This repository conatins the code required to create dynamic programming based SubWorld:
- Charts
- Water currents
- Value functions
- Policies
If you use this work, please cite
@article{beeler2021dynamic,
title={Dynamic programming with partial information to overcome navigational uncertainty in a nautical environment},
author={Beeler, Chris and Li, Xinkai and Crowley, Mark and Fraser, Maia and Tamblyn, Isaac},
journal={arXiv preprint arXiv:2112.14657},
year={2021}
}
The goal of this project is to solve the semi-controlled sensing POMDP SubWorld (more officially referred to as a Nautical Navigation Environment). This environment is a semi-controlled sensing problem because it contains both tradition state-modifying actions in typical POMDPs and non-state modifying information revealing measurement actions in controlled sensing POMDPs.
For specific versions used in published (or submitted) papers, please view the other existing branches.
Version | Paper |
---|---|
v1.0 | Beeler, Chris, et al. "Dynamic programming with partial information to overcome navigational uncertainty in a nautical environment." arXiv preprint arXiv:2112.14657 (2021). |
Running gen_land.py will generate a single chart with water currents stored in data/charts/charts_SEED.npz. Running gen_land_many.py will generate many charts with water currents stored in data/charts/charts_SEED.npz. These charts are generated in parallel using multiprocessing.
The charts and water currents can be visualized using plot_chart.py.
Running chart_value.py will generate the value function assuming the chart has no water currents. The value function is generated using Bellman's dynamic programming algorithm and will be stored in data/value/value_SEED.npz. Running chart_value_many.py will generate the value functions for each chart from gen_land_many.py stored in data/value/value_SEED.npz.
The value functions can be visualized using plot_value.py.
Running chart_policy_gps.py will generate a policy based on the value function.
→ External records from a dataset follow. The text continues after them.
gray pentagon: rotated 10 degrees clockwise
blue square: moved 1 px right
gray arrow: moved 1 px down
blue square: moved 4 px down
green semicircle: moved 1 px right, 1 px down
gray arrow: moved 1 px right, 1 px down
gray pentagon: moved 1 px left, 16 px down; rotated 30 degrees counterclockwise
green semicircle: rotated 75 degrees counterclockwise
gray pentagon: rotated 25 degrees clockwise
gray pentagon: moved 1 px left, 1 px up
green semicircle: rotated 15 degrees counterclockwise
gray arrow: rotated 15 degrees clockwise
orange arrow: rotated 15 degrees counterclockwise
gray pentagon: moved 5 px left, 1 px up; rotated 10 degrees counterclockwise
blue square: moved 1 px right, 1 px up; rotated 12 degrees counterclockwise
The policy's trajectectory will be stored in data/policy/policy_gps_SEED.npz. Running chart_policy_many.py will generate policies for each value function from chart_value_many.py stored in data/policy/policy_gps_SEED.npz.
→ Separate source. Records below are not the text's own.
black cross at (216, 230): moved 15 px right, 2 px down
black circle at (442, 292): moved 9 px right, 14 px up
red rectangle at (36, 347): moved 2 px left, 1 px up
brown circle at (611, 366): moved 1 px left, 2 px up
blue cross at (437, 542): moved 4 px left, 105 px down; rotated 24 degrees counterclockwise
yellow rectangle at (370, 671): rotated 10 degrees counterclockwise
The policy trajectories can be visualized using plot_policy.py.
The parameters used in each task are stored in params.yaml. Some parameters may carry forward into other tasks.
Parameter | Type | Description |
---|---|---|
seed | Non-negative int | The random seed used create the islands that define the chart. |
dim | Positive int | The dimension size of the chart. |
n_islands | Non-negative int or None | The number of islands that will be generated. Setting None will result in a random number of islands. |
min_islands | Non-negative int | The minimum number of islands that will be generated if n_islands is None. |
max_islands | Non-negative int | The maximum number of islands that will be generated if n_islands is None. |
size | Non-negative float | The size of the x and y dimensions of the chart. The Submarine can move up to 1 unit per action. |
min_height | Non-negative float | The minimum height of each island. |
max_height | Positive float > min_height | The maximum height of each island. |
x_decay_min | Positive float | The minimum decay rate in the x direction of each island. |
x_decay_max | Positive float > x_decay_min | The maximum decay rate in the x direction of each island. |
y_decay_min | Positive float | The minimum decay rate in the y direction of each island. |
y_decay_max | Positive float > y_decay_min | The maximum decay rate in the y direction of each island. |
max_cur | Non-negative float | The maximum water current magnitude. |
Parameter | Type | Description |
---|---|---|
target_x | Non-negative float < dim or None | The x coordinate of the target. |
target_y | Non-negative float < dim or None | The y coordinate of the target. |
discount | Non-negative float < 1 | The discount factor used in Bellman's dynamic programming algorithm. |
n_t | Positive int | The number of discretized throttle actions. |
n_h | Positive int | The number of discritized heading actions. |
tol | float | Log base 10 of the convergence tolerence used in Bellman's dynamic programming algorithm. I.e. tol=-6 -> a tolerence of 1e-6. |
Parameter | Type | Description |
---|---|---|
sub_x | Non-negative float < dim or None | The x coordinate for the submarine's starting position. Setting None will result in a random coordinate. |
sub_y | Non-negative float < dim or None | The y coordinate for the submarine's starting position. Setting None will result in a random coordinate. |
n_steps | Positive int | The maximum number of steps the agent can take before the episode ending. |
gps_cost | Non-negative float | The cost required to use the GPS. If set to zero, the GPS will be used at every step. |
cur_cost | Non-negative float | The cost required to use the Current Profiler. If set to zero, the Current Profiler will be used at every step. |
uncert_pos | Non-negative float | The rate at which uncertainty in position increases. |
uncert_cur | Non-negative float | The rate at which uncertainty in water current increases. |
uncert_res | Positive int | The number of trajectories simulated for each axis of uncertainty, (x, y) for both position and water current, per action estimate. I.e. uncert_res=3 -> 81 trajectories simulated per action estimate. |
Parameter | Type | Description |
---|---|---|
n_cpu | Positive int | The number of CPUs used in multiprocessing.Pool when generating many charts/value functions. |
maps_i | Non-negative int | The seed to start at when generating many charts. |
maps_f | Positive int > maps_i | The seed to end at when generating many charts. |